Most flowmeters do their best work in clean liquids or gases. This is true, for example, of turbine, Coriolis, ultrasonic transit-time, and vortex meters.  Magnetic flowmeters, by contrast, thrive in measuring dirty liquids. Magnetic flowmeters and Doppler ultrasonic meters are the only two of the main types of meters that do well in dirty and impure liquids, although DP meters can also measure dirty liquids if they have the right kind of primary element. Magnetic flowmeters are used to measure the flow of conductive liquids and slurries, including pulp and paper slurries and black liquor. Their main limitation is that they cannot measure hydrocarbons (which are nonconductive), and, hence, are not widely used in the petroleum industry.



While the magnetic flowmeter market is a mature and stable one, there are some new product developments that favor continued growth. One recent development is the advent of two-wire magnetic flowmeters. Four-wire meters have a dedicated power supply. Two-wire meters use the power available from the loop-power supply, which reduces wiring costs and can result in lower installation costs. These meters are becoming more popular with users due to the cost savings involved. While two-wire meters still represent only a small percentage of the total magnetic flowmeters sold, their use grew significantly from 2008 to 2013.

Another important development is growth in battery-operated and wireless magnetic flowmeters. Battery-operated meters make it possible to install magnetic flowmeters in hard-to-reach places; and wireless meters can transmit a receivable signal where the use of wires is impractical. Both of these segments represent fast-growing areas of the magnetic flowmeter market.

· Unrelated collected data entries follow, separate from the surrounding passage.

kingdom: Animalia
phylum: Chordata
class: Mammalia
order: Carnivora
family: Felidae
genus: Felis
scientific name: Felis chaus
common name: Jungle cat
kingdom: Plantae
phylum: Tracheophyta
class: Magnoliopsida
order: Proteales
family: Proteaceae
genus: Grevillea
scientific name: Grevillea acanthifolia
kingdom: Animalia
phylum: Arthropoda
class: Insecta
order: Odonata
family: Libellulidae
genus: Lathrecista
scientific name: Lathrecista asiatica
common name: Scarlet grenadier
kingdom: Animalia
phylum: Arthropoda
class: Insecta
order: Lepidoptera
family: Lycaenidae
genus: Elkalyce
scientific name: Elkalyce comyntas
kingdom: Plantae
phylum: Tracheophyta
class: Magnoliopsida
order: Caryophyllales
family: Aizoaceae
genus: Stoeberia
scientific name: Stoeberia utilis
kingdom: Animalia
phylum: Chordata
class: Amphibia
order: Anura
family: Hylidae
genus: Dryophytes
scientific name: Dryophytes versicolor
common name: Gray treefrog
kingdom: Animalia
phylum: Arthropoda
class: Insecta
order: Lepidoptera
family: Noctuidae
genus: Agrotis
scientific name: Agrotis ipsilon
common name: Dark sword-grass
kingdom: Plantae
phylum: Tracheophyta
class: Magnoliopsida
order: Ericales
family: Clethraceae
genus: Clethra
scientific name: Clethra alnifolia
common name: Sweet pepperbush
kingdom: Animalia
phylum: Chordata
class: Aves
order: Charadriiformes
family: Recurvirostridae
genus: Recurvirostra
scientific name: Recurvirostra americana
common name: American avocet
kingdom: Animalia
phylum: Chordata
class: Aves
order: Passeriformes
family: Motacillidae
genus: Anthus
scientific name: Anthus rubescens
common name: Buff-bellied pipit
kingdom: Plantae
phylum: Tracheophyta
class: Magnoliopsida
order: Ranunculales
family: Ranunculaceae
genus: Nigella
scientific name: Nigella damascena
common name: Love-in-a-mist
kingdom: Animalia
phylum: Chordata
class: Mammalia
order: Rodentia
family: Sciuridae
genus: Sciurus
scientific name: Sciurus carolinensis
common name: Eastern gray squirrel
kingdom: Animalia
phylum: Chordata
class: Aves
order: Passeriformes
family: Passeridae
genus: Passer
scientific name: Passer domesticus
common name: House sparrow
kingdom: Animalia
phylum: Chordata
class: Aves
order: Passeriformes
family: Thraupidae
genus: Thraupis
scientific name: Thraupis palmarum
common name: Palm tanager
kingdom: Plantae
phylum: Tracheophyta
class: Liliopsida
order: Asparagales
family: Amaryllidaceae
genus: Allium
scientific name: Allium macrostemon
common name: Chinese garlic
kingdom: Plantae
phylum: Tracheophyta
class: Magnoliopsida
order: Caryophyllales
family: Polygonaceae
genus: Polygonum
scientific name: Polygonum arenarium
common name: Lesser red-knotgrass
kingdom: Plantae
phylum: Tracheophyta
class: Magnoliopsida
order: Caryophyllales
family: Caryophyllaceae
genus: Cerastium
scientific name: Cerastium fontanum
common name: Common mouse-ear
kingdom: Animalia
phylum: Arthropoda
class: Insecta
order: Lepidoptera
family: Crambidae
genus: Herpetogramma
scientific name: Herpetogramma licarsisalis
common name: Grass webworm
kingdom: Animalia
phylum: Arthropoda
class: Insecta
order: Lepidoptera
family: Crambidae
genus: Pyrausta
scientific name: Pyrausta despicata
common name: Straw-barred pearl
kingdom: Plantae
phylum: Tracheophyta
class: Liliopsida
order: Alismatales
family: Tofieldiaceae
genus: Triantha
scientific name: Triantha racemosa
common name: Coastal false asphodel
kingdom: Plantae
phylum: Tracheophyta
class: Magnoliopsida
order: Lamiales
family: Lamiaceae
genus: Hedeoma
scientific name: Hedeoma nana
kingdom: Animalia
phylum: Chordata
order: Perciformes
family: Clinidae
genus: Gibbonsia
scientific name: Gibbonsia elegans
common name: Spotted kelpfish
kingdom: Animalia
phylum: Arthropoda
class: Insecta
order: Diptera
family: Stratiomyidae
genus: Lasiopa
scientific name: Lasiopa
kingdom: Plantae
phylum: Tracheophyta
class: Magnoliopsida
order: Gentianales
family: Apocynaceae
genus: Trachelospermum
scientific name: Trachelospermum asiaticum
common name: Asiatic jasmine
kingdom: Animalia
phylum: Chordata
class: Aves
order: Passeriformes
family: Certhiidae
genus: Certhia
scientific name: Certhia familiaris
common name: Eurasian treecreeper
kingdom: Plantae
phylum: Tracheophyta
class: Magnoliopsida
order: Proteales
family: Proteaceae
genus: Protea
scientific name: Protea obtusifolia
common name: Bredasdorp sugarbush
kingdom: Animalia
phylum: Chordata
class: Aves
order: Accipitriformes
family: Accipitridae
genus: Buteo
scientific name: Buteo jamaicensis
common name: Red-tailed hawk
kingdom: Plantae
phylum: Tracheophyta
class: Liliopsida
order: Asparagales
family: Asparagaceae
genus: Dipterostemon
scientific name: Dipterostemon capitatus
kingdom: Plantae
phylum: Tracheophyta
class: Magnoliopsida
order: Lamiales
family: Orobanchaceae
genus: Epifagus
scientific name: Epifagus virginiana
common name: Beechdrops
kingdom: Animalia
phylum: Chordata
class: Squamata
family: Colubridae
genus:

Magnetic flowmeters are widely used in the process industries, such as chemical, food & beverage, pharmaceutical, pulp & paper, and water & wastewater. Magnetic flowmeters will increasingly be seen as an alternative to differential-pressure flowmeters. They are widely used in the food & beverage and pharmaceutical industries, where special liners enable them to be used in sanitary conditions. Some 29 percent of magnetic flowmeter revenues are from sales to the water & wastewater industry, which has the highest percentage of magnetic flowmeter sales of any of the process industries.